What you will do:
1: In the passage about the Balanchine ballets, how much did Balanchine pay Hindemith for the score, and in what year?
2: From the Balanchine passage, output word for word the section that begins at the words "The two other" and ends after "horns and strings.".
3: Go on with the passage about the Balanchine ballets, picking up right after its last sentence.

Passage shown:
---+---

The two other ballets on the program are also top-drawer Balanchine, but they are not story ballets.
The “Four Ts,” as he calls it, has characters, but no story: It outlines the four personality types of Medieval psychology, each with its characteristic humor, or body fluid. There is the melancholic, the sanguine, the phlegmatic, and the choleric.
Balanchine commissioned the score from Hindemith in 1940 for $500. He later said it was the best-spent $500 he ever paid out. But he didn’t premiere the ballet built on the music until 1946.
“He commissioned Hindemith when he had a little left over in his pocket, and then sat on it for a long time,” Andersen says.
And “Divertimento” came later, in 1956, set to Mozart’s Divertimento No. 15 in B-flat, K. 287, for two horns and strings.
“All three of these are extraordinary ballets,” Andersen says, “but to me personally, the most perfect is the ‘Divertimento.’ It’s not a flashy ballet, like the others, but it is just like Mozart’s music. You can say it is what classicism is all about.

---+---

Data shown:
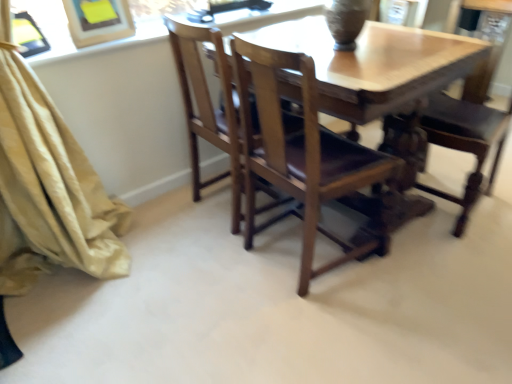
Find the location of a particular element. free space on the front side of wooden chair at center, the 1th chair from the right is located at coordinates (457, 251).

---+---

Exercise answers:
1: $500, in 1940.

2:
The two other ballets on the program are also top-drawer Balanchine, but they are not story ballets.
The “Four Ts,” as he calls it, has characters, but no story: It outlines the four personality types of Medieval psychology, each with its characteristic humor, or body fluid. There is the melancholic, the sanguine, the phlegmatic, and the choleric.
Balanchine commissioned the score from Hindemith in 1940 for $500. He later said it was the best-spent $500 he ever paid out. But he didn’t premiere the ballet built on the music until 1946.
“He commissioned Hindemith when he had a little left over in his pocket, and then sat on it for a long time,” Andersen says.
And “Divertimento” came later, in 1956, set to Mozart’s Divertimento No. 15 in B-flat, K. 287, for two horns and strings.

3:
“It is difficult, the way it is difficult to play Mozart, and it’s the same with the dancing. It requires so much of the dancers, but it should look effortless.”
June is a good month for Ballet Arizona. Their final program of the season will be danced to live music, and then, the company will head for the Kennedy Center in Washington, D.C., as one of six regional dance companies to perform for the “Dance Across America” program. They will dance Andersen’s “Diversions,” which the company premiered in Phoenix earlier this year.
“It’s important for a company to have things done on them,” he says, meaning that “Diversions” was created specifically for the individual talents of the dancers in Ballet Arizona.
“It’s tailor-made for them,” he says.